Quanto ao restante dos recursos, cada ente poderá optar por efetuar o pagamento dos precatórios, isolado ou simultaneamente, (i) por meio de leilão, em que sairá vencedor o credor que aceitar receber o precatório com maior percentual de deságio, (ii) à vista, observando ordem única e crescente de valor por precatório, (iii) ou por acordo direto com os credores, na forma a ser estabelecida por lei própria de cada entidade devedora, que poderá prever a criação e a forma de funcionamento de câmaras de conciliação.
Após a exposição das principais mudanças inseridas pela EC 62/2009, cabe destacar agora, as principais críticas sobre ela.
O primeiro aspecto a ser destacado reside em que as alterações contempladas na EC n°62/2009 desnaturam a configuração do Brasil como um Estado (Democrático) de Direito. Isso porque, numa sequência lógica, Estado Democrático de Direito supõe a submissão do aparato estatal à ordem jurídica, essa submissão implica dizer que as condutas do Estado devem ser orientadas pelo Direito. Essa orientação gera a responsabilização civil do Estado, pois os organismos e os agentes estatais, ao subordinarem-se ao direito, respondem pelos próprios atos e pelos feitos nocivos eventualmente deles derivados.
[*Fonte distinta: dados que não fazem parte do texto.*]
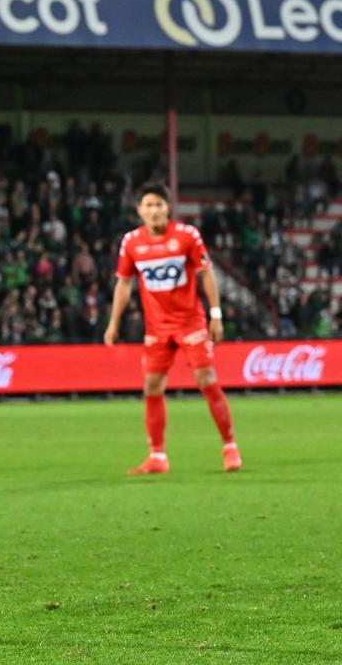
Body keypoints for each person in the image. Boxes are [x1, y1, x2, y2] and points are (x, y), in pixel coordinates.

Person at [104, 182, 241, 475]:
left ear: (168, 208)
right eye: (149, 205)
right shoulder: (131, 242)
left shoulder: (187, 236)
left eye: (159, 205)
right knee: (152, 385)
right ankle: (157, 456)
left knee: (205, 377)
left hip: (191, 321)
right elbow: (124, 283)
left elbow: (206, 273)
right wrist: (113, 322)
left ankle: (230, 447)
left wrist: (216, 315)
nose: (154, 210)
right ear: (140, 210)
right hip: (157, 326)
Nesse cenário, a responsabilização civil do Estado e a submissão dele ao controle jurisdicional, traduzem-se em direitos fundamentais, quais sejam do direito à ação e do direito à jurisdição. Importante destacar que necessária é a existência de medidas destinadas a assegurar a supremacia jurisdicional e a adoção de providências concretas de execução das decisões daí derivadas, ou seja, que as decisões jurisdicionais tenham eficácia.
Essas ponderações acima conduzem à inevitável conclusão de que a EC n°62, além de produzir a desnaturação do Estado de Direito consagrado constitucionalmente, eliminou o efeito jurisdicional vinculante, suprimiu a eficácia jurisdicional, excluiu a separação dos poderes, restringiu a responsabilização civil da Fazenda Pública, consagrou a impunidade e o incentivo ao arbítrio e eliminou direitos fundamentais.
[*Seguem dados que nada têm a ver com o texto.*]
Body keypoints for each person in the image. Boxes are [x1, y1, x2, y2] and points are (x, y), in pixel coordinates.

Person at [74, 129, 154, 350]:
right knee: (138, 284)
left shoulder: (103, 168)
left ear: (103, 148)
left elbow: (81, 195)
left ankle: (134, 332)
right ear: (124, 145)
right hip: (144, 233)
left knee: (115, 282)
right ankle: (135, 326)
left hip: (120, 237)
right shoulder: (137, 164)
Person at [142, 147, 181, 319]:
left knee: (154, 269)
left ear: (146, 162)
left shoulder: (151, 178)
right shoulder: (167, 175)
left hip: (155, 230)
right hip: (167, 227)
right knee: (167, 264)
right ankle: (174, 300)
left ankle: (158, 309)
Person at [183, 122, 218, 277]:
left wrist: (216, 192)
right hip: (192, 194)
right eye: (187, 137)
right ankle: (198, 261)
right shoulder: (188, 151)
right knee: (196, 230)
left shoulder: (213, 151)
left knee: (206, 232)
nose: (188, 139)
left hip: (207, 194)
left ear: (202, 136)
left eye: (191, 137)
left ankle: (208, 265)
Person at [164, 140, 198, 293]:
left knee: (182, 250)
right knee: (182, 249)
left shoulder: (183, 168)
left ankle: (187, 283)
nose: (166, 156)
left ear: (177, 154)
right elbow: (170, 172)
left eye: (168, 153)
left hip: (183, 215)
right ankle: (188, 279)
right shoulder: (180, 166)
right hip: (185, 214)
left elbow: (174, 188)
Desse modo, diversas entidades tais como OAB, Anamages (Associação Nacional dos magistrados Estaduais), AMB (Associação dos Magistrados Brasileiros), Conamp (Associação Nacional dos Membros do Ministério Público), ANSJ (Associação Nacional dos Servidores do Poder Judiciário), CNSP (Confederação Nacional dos Servidores Públicos), ANTP (Associação Nacional dos Procuradores do Trabalho), entre outras, impetraram ADIs face à EC n° 62/2009 pedindo ao Supremo que declare a inconstitucionalidade dos parágrafos 2°, 9°, 10° e 12 do artigo 100 da Constituição Federal, e os parágrafos 1°, 2°, 6°, 7°, 8°, 9° e 16 do artigo 97 do ADCT.
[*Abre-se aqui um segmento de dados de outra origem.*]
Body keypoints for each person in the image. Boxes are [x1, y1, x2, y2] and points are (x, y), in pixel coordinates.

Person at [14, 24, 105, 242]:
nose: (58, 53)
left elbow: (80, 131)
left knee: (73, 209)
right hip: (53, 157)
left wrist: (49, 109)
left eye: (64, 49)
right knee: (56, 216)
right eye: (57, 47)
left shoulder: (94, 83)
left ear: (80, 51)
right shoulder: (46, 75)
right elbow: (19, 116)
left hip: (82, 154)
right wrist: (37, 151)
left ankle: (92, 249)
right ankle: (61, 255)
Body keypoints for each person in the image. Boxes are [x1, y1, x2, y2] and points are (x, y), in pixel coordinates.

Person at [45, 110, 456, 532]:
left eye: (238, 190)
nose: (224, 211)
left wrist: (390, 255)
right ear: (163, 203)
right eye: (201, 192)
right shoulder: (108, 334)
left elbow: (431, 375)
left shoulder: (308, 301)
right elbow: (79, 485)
No bojo dessas ADIs são alegados quase que unanimemente pelas entidades acima referidas, que as mudanças trazidas pela referida EC n°62, além de ofender o Regimento Interno do Senado por não respeitar o intervalo de cinco dias entre os dois turnos de votação, violaram o devido processo legislativo (art. 5°, LIV, e art. 60 §2° CF/88) e a dignidade da pessoa humana (art. 1°, inciso III, CF/88), e feriram os princípios da separação dos poderes (art. 2° CF/88), da imutabilidade da coisa julgada (art. 5° CF/88), da duração razoável do processo (art. 5°, inciso LXXVIII, CF/88), da igualdade (art. 5°, caput, CF/88), da isonomia, da liberdade (art. 5°, caput, CF/88), da propriedade (art. 5°, inciso XXII, CF/88), da moralidade e da impessoalidade (art. 37, caput, CF/88), entre outros tantos, constituindo assim, verdadeira fraude à Constituição Federal.
Dessa forma, comprova-se que a técnica do precatório deve ser mantida em nosso ordenamento jurídico, posto que serve para atender a preceitos constitucionais, os quais garantem o estabelecimento de um verdadeiro e real Estado Democrático de Direito, o que só é possível alcançar, quando o próprio Estado se submete ao império da lei. Além disso, ele deve ser mantido também para não permitir que ao Poder Judiciário seja atribuída a autoridade de submeter os bens públicos à constrição judicial, garantindo, desta forma, o princípio estampado no art. 2° da CF/88, de que os três Poderes da União são independentes e harmônicos entre si. No entanto, não parece ser essa a finalidade da EC n°62/2009, brilhantemente denominada "PEC do calote".